TIRANA, Paid claims in the Albanian insurance market continue remaining at negative growth rates despite the market having registered a record 44 percent growth in the first ten months of this year, , unveiling the low level of consumer protection.
Data published by the Albanian Supervisory Authority show the eight insurance companies operating in the country paid around 2.2 billion lek (Euro 15.5 million) while insurance premiums rose to 9.5 billion lek (Euro 66.6 million) mainly as a result of the sharp rise in compulsory auto insurance which accounts for around 50 percent of the market.
In its new 2015 fiscal package, government says that starting from next January it will also lift the 20 percent VAT on compulsory non-life products dominated by auto insurance but impose a 3 percent tax on gross insurance premiums.
The market boost was fuelled by a sharp 96 percent increase in the compulsory auto insurance market which accounts for around half of Albania’s small non-life and compulsory oriented insurance market.

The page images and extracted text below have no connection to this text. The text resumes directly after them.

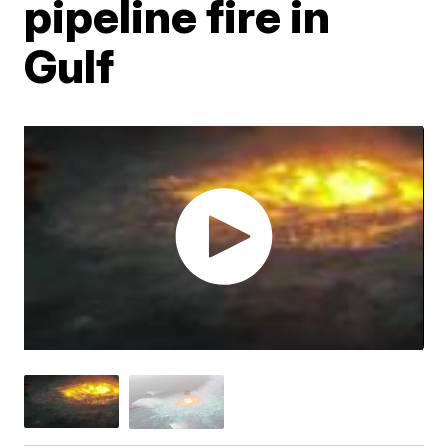
pipeline fire in
Gulf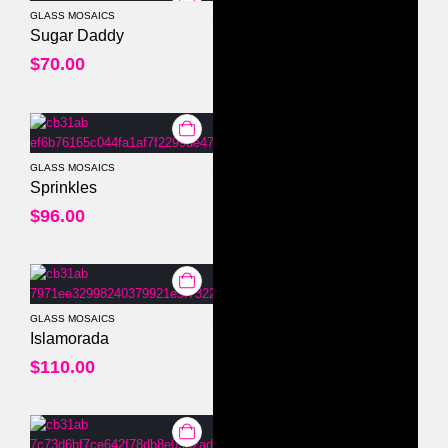
GLASS MOSAICS
0
out of 5
Sugar Daddy
$
70.00
GLASS MOSAICS
0
out of 5
Sprinkles
$
96.00
GLASS MOSAICS
0
out of 5
Islamorada
$
110.00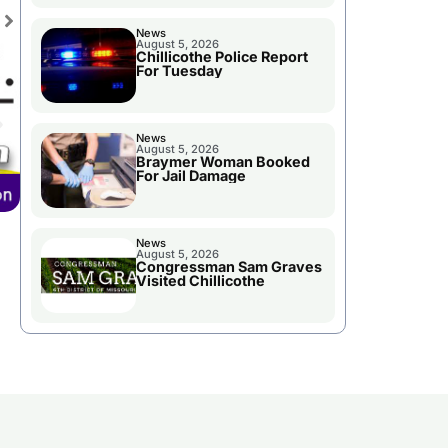
News
August 5, 2026
Chillicothe Police Report
For Tuesday
News
August 5, 2026
Braymer Woman Booked
For Jail Damage
News
August 5, 2026
Congressman Sam Graves
Visited Chillicothe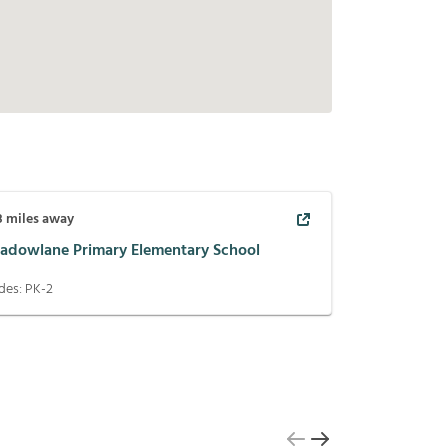
8
miles away
adowlane Primary Elementary School
des:
PK-2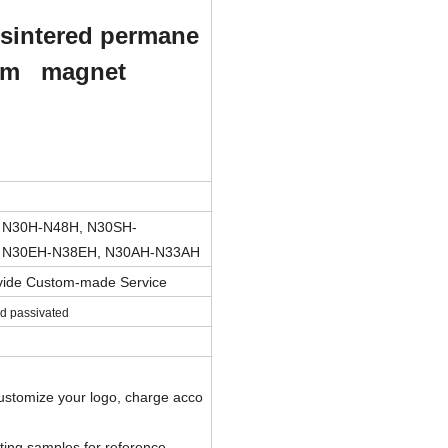
s
intered permane
um magnet
 N30H-N48H, N30SH-
 N30EH-N38EH, N30AH-N33AH
ovide Custom-made Service
and passivated
customize your logo, charge acco
sting samples for reference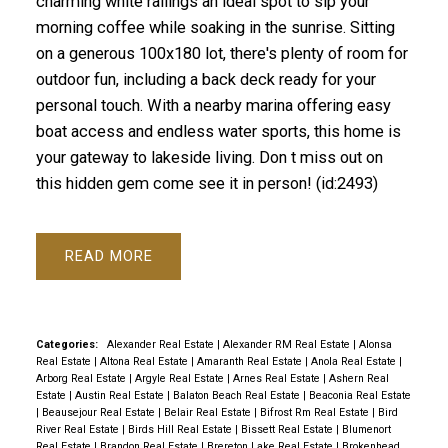
charming white railings an ideal spot to sip your
morning coffee while soaking in the sunrise. Sitting
on a generous 100x180 lot, there's plenty of room for
outdoor fun, including a back deck ready for your
personal touch. With a nearby marina offering easy
boat access and endless water sports, this home is
your gateway to lakeside living. Don t miss out on
this hidden gem come see it in person! (id:2493)
READ
Categories:
Alexander Real Estate
|
Alexander RM Real Estate
|
Alonsa
Real Estate
|
Altona Real Estate
|
Amaranth Real Estate
|
Anola Real Estate
|
Arborg Real Estate
|
Argyle Real Estate
|
Arnes Real Estate
|
Ashern Real
Estate
|
Austin Real Estate
|
Balaton Beach Real Estate
|
Beaconia Real Estate
|
Beausejour Real Estate
|
Belair Real Estate
|
Bifrost Rm Real Estate
|
Bird
River Real Estate
|
Birds Hill Real Estate
|
Bissett Real Estate
|
Blumenort
Real Estate
|
Brandon Real Estate
|
Brereton Lake Real Estate
|
Brokenhead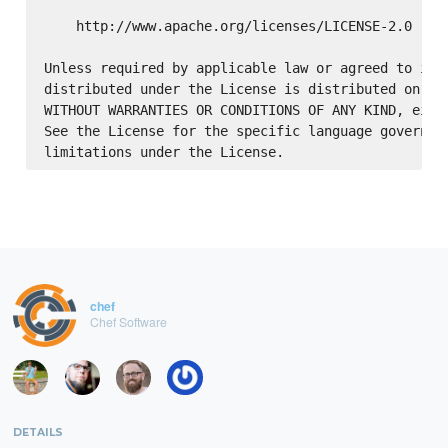
    http://www.apache.org/licenses/LICENSE-2.0

Unless required by applicable law or agreed to in w
distributed under the License is distributed on an 
WITHOUT WARRANTIES OR CONDITIONS OF ANY KIND, eithe
See the License for the specific language governing
chef
Chef Software
DETAILS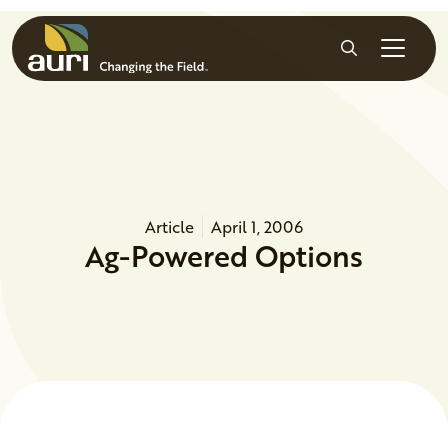
Skip to main content
Search
Article
April 1, 2006
Ag-Powered Options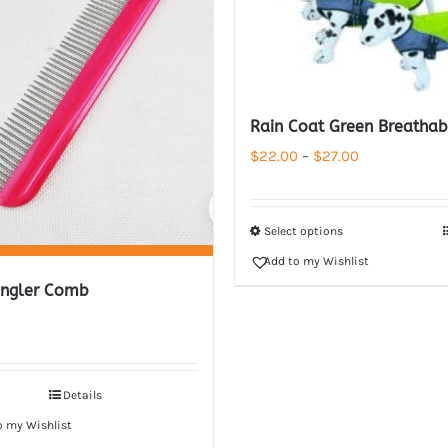
Rain Coat Green Breathab
Price
$
22.00
–
$
27.00
range:
$22.00
Select options
through
Add to my Wishlist
$27.00
ngler Comb
Details
o my Wishlist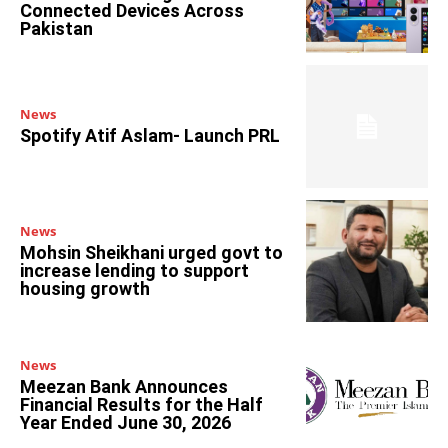
Connected Devices Across
Pakistan
News
Spotify Atif Aslam- Launch PRL
News
Mohsin Sheikhani urged govt to
increase lending to support
housing growth
News
Meezan Bank Announces
Financial Results for the Half
Year Ended June 30, 2026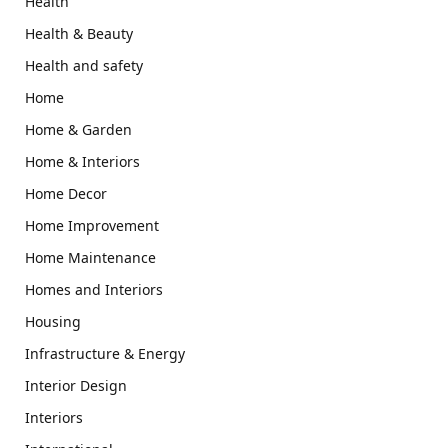
Health
Health & Beauty
Health and safety
Home
Home & Garden
Home & Interiors
Home Decor
Home Improvement
Home Maintenance
Homes and Interiors
Housing
Infrastructure & Energy
Interior Design
Interiors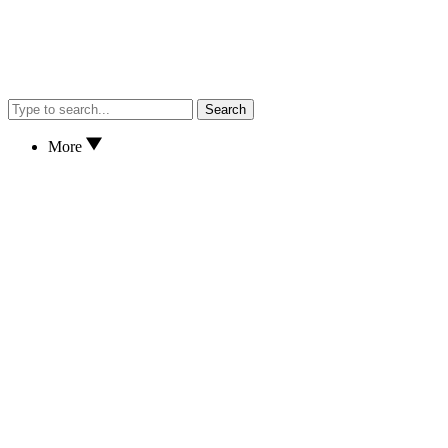
Search
More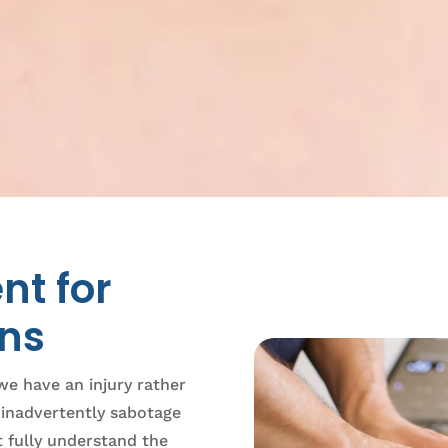
nt for
ons
we have an injury rather
e inadvertently sabotage
t fully understand the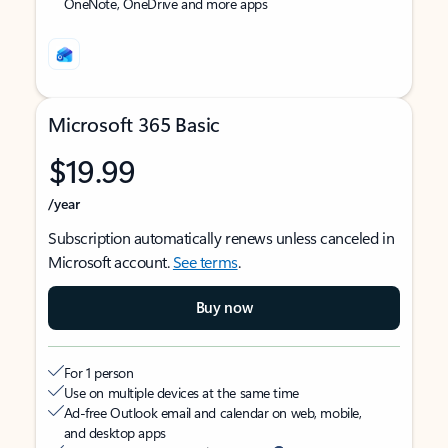
OneNote, OneDrive and more apps
Microsoft 365 Basic
$19.99
/year
Subscription automatically renews unless canceled in
Microsoft account.
See terms
.
Buy now
For 1 person
Use on multiple devices at the same time
Ad-free Outlook email and calendar on web, mobile,
and desktop apps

The compulsory auto insurance known as the Motor Third Party Liability (MTPL) increased its market share to around 49 percent in terms of income in the first ten months of this year, up from 45 percent during the same period last year.
In its latest financial system stability assessment, the IMF describes Albania’s insurance market as one of the smallest in Europe, with assets of around 1.5 percent of total financial system assets. “Its development has been hindered by several factors, including lax insurance regulation, low disposable incomes, and a poor record of claims performance,” says the Fund.
In a bid to promote competition, Albania’s Competition Authority has warned insurance companies operating in Albania to introduce risk-based pricing on auto insurance otherwise they risk being fined up to 10 percent of their annual turnover. The Authority demands the immediate implementation of the Bonus-Malus system under which drivers with a clear driving record will pay less. The new scheme takes into consideration the cars’ age and engine capacity, but also the geographical area.
In a recent report on Albania, the World Bank says performance of non-life insurance sector has not been good in the last six years, despite the fact that the market claims ratio was only 45 percent. “While theoretically plausible, such a low claims ratio is more likely to indicate a poor claims performance by most insurers and a low level of consumer protection. Around 70 percent of premiums went to cover insurers’ operational expenses, which are well above the levels observed in other insurance markets of the region.”